15. Upon the arrival of the child in the vicinity of the courts on 12th December, 2016, this Court arranged to personally interview the child as to her wishes. The child expressed an objection to returning to England on the basis that she preferred her school in this jurisdiction and she had felt bullied in her previous school because it was known that she was in care. She expressed a view that she had been given a clean start in Ireland and she liked that nobody knew about her history in care. This Court found the child to be quite mature and very interested in school in Ireland. She came across as articulate and intelligent. The child stated that she did not know who her father was. Although mature and articulate, this child has been exposed to documents and information which she should not have seen or heard regarding her family circumstances. While this child’s views have been given due consideration, this Court finds that the issues raised by the child, especially the paternity issue, are better investigated by the courts of England and Wales which have a greater degree of proximity. This Court holds that no case has been made out to the standard required under Article 13 of the Convention generally. This Court does not believe that the standards have been met which would either require or allow the Court to exercise its discretion in favour of a non-return order.

16. This court notes that it is very important to ensure that the aims of the convention are not thwarted by the respondent who fails to comply with undertakings she has given in this case in particular in relation to the hearing of the child and in relation to her undertaking to attend at court for the hearing of this case.

17. The respondent was given an opportunity to give evidence and respond in person to the case set out by counsel for the applicant. She did not deny that the child was habitually resident in the jurisdiction of England and Wales. She did not deny that she was aware of the proceedings in the English courts. She alleged that the applicant herein is not the natural father of the child the subject matter of these proceedings. There were extensive allegations about the behaviour of a particular social worker attached to the London Borough of Havering and present in court for the hearing of this case. The respondent also indicated that she has a support network in Ireland and that she would prefer to remain with her children in Ireland as she feels that would be in their best interests. These are issues for the courts of England and Wales who have jurisdiction regarding the welfare of this child by virtue of her habitual residence there.

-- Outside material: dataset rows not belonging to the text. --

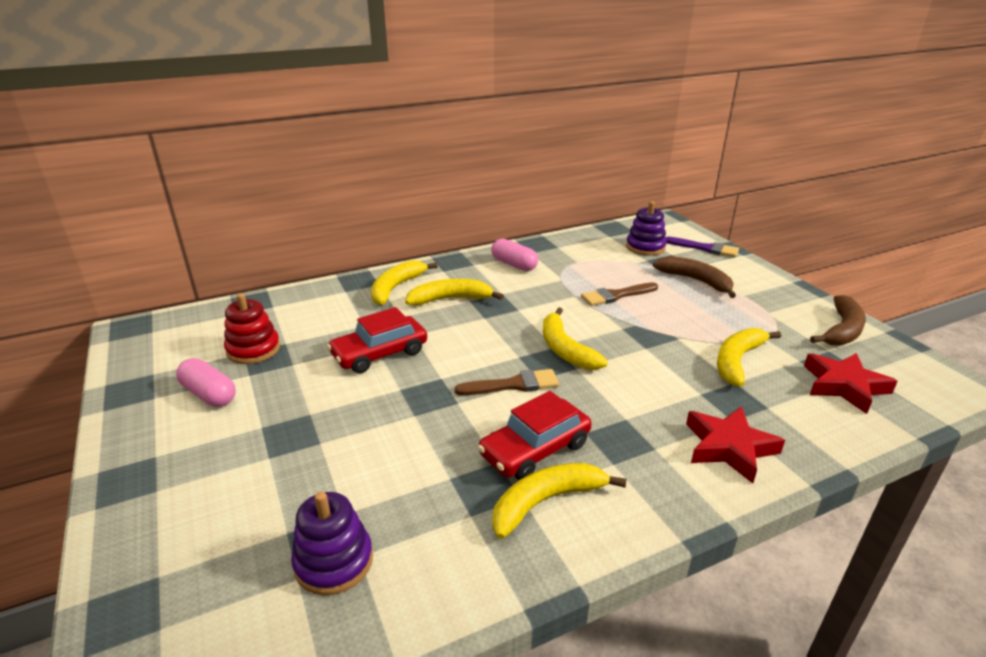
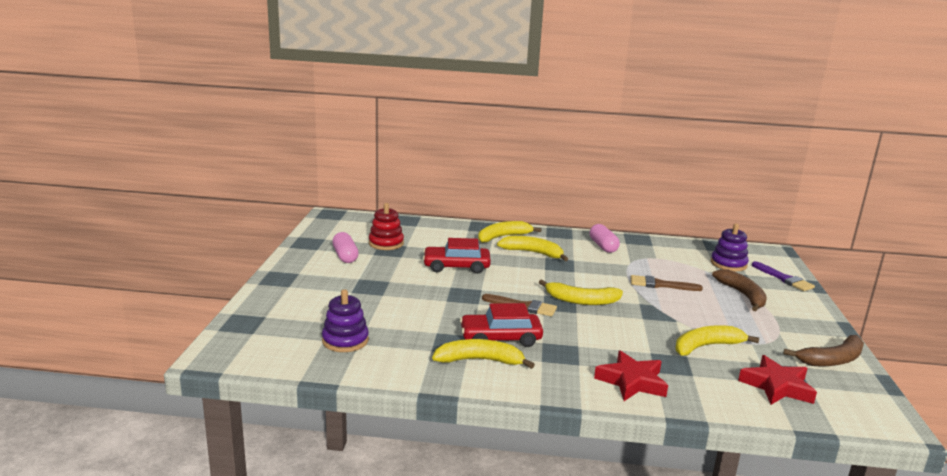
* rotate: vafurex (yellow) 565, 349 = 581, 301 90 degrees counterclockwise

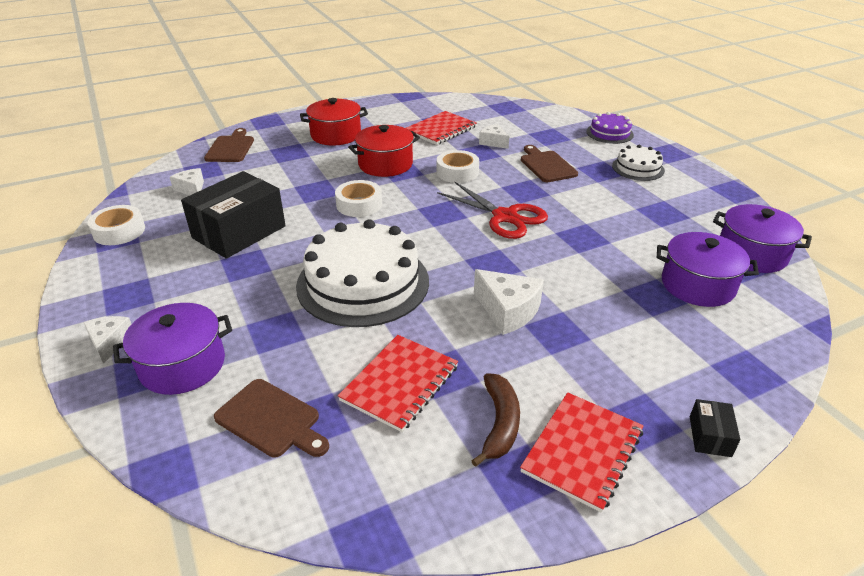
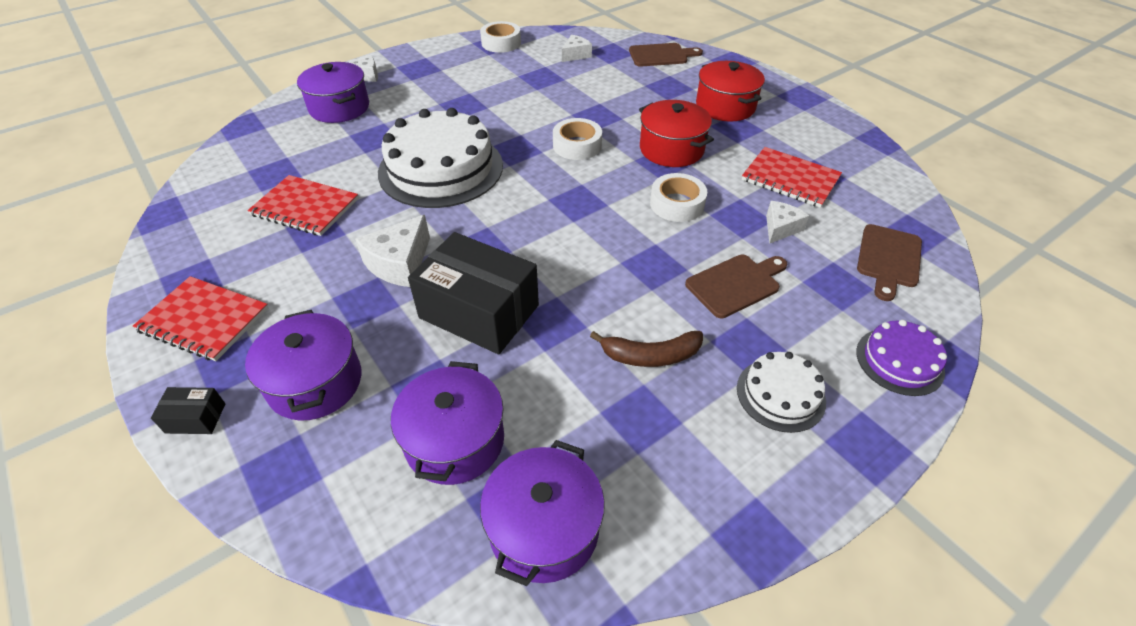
* move: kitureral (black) 239, 232 to 479, 311
* move: kukopok (brown) 271, 420 to 888, 259
* delete: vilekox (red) 505, 217
* move: vafurex (brown) 499, 423 to 650, 355
* insert: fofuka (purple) 315, 382

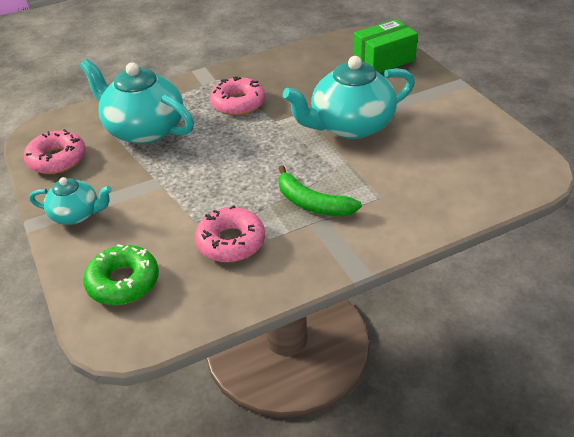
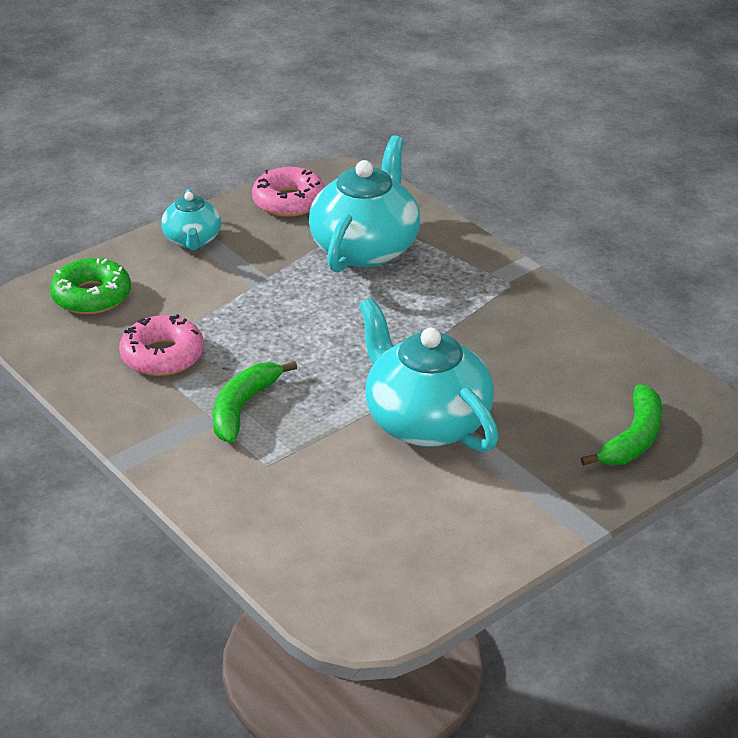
* delete: mumituso (pink) 238, 103
* replace: kitureral (green) 384, 60 to vafurex (green) 633, 439

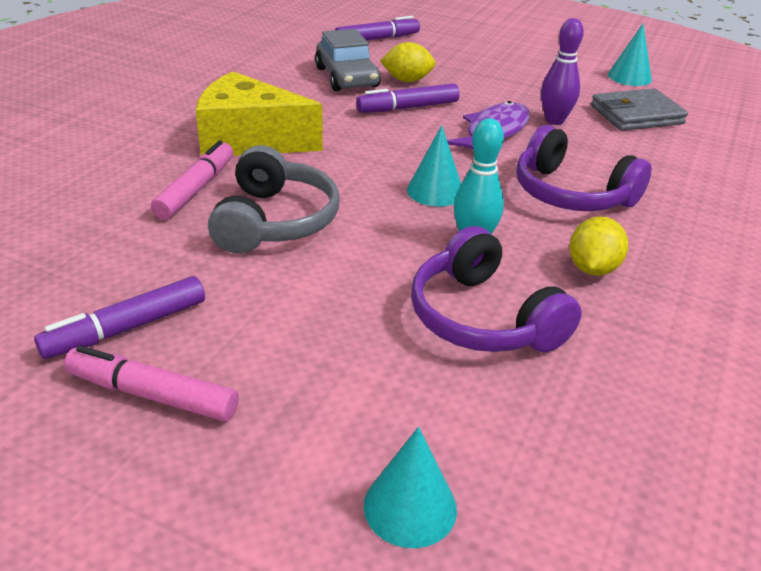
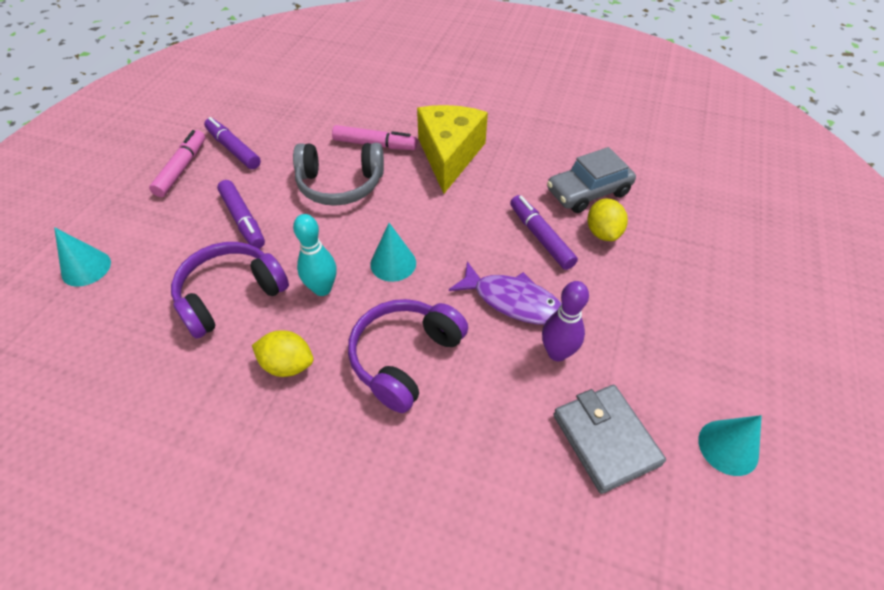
* move: kakoto (purple) 377, 39 to 243, 220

18. It is the view of this Court that the child the subject matter of these proceedings was and continues to be habitually resident in the jurisdiction of England and Wales. She was born there and there is unchallenged evidence of the involvement of social welfare services in London throughout the child’s life. This Court is satisfied that the applicant has rights of custody under the English legislation and that he has been exercising them up until the point that he was interrupted from doing so by the respondent. This Court hereby declares that the child was wrongfully removed from the jurisdiction of England and Wales. This Court is not satisfied that any defence has been raised. Therefore, this Court orders the return of the child the subject of these proceedings to the jurisdiction of England and Wales along with such other orders as may facilitate such a return.